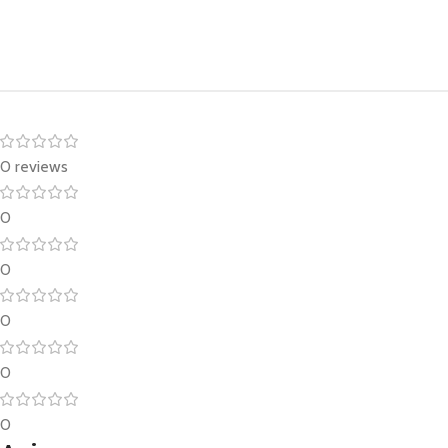
0 reviews
0
0
0
0
0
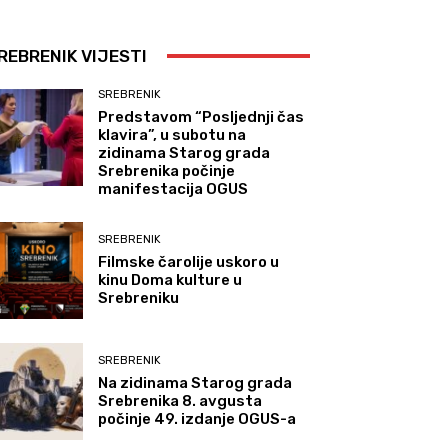
REBRENIK VIJESTI
SREBRENIK
Predstavom “Posljednji čas
klavira”, u subotu na
zidinama Starog grada
Srebrenika počinje
manifestacija OGUS
SREBRENIK
Filmske čarolije uskoro u
kinu Doma kulture u
Srebreniku
SREBRENIK
Na zidinama Starog grada
Srebrenika 8. avgusta
počinje 49. izdanje OGUS-a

=======

Task brief >> Transcribe the text lines of all the data above verbatim, in their original order, and omit the picture placeholders from your answer.

Answer to this exercise >>
0 reviews
0
0
0
0
0
REBRENIK VIJESTI
SREBRENIK
Predstavom “Posljednji čas
klavira”, u subotu na
zidinama Starog grada
Srebrenika počinje
manifestacija OGUS
SREBRENIK
Filmske čarolije uskoro u
kinu Doma kulture u
Srebreniku
SREBRENIK
Na zidinama Starog grada
Srebrenika 8. avgusta
počinje 49. izdanje OGUS-a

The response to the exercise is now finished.